Developed a down-link framework for a narrow-band MIMO multi-cellular system using the sum of log-normal approach. The framework is valid for a wide and practical range of shadowing standard deviation, number of antennas, and activity of the interfering base stations. Moreover, using the proposed framework, we have analyzed the performance of different MIMO schemes in terms of average ergodic spectral efficiency, average outage probability, and average outage spectral efficiency.
Proposed a difference of convex programming-based power allocation scheme for the downlink of non-cooperative multi-cellular OFDM-Non Orthogonal Multiple Access (NOMA) systems. The proposed power allocation algorithm along with a greedy user selection scheme is found to achieve near-optimal performance in terms of the geometric average user throughput of the system.

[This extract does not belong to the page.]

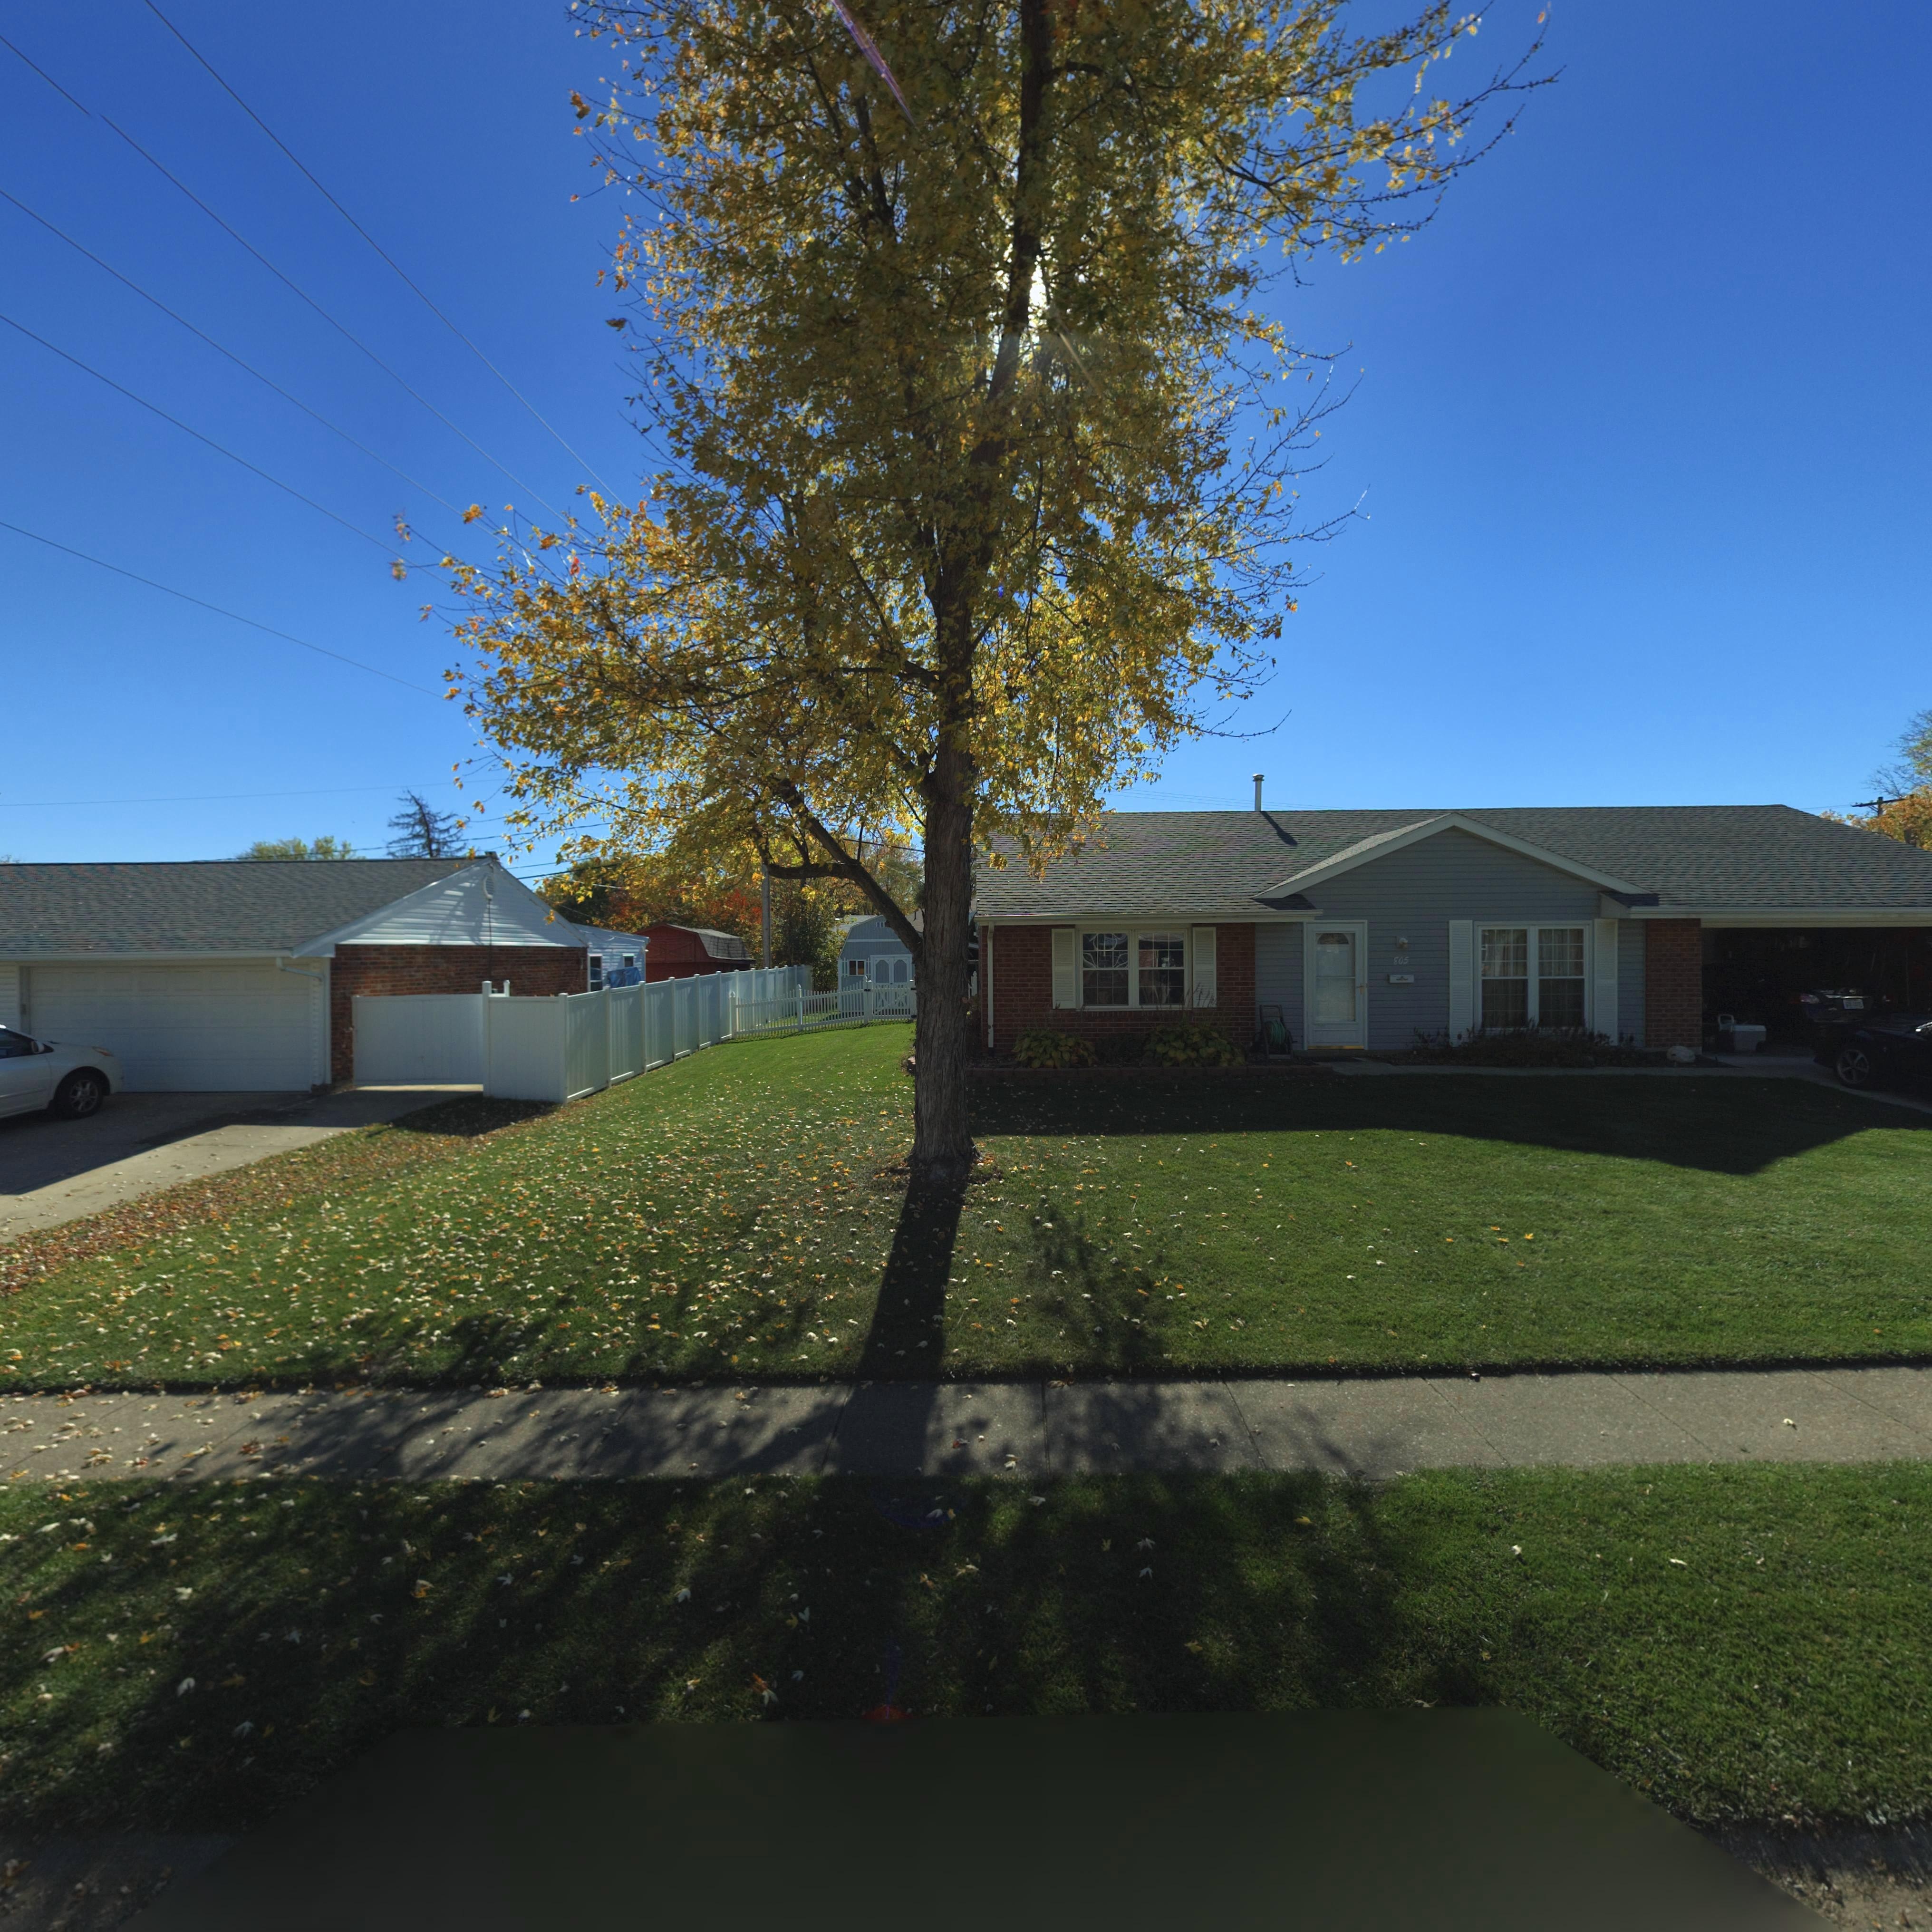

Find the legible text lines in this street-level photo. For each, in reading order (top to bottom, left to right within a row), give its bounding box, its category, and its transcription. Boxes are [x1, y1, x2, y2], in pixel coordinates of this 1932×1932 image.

[1393, 956, 1409, 966] StreetNumber: 805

Proposed a centralized resource allocation algorithm for a cooperative multi-cellular OFDM-NOMA system. The proposed algorithm is iterative in nature that provides considerable improvement in the cell edge user throughput with a marginal reduction in the mean cell throughput compared to a non-cooperative multi-cellular OFDM-NOMA system.
Developed an LTE-A link-level simulator with the incorporation of different MIMO modes along with convolutional and turbo codes for error correction.
Performance evaluation of different static coordination schemes (e.g. FFR, SFR), and dynamic coordination schemes (centralized, distributed) for Fourth-generation cellular systems in the presence of both channel aware schedulers (e.g. proportional fair) and channel blind scheduler (e.g. round-robin). The performance comparison is done in terms of cell edge user throughput, mean cell throughput, and Jain's fairness index.
Undergraduate Project:
Development of a simulation testbed for analyzing packet data performance of WCDMA network in the presence of both LDPC codes (as PHY layer FEC) and Raptor Codes (as application layer FEC) in the absence of HARQ.
Evaluation of packet data performance in terms of packet error rate, throughput, and delay in the WCDMA network in the presence of LDPC codes, soft handoff, and HARQ.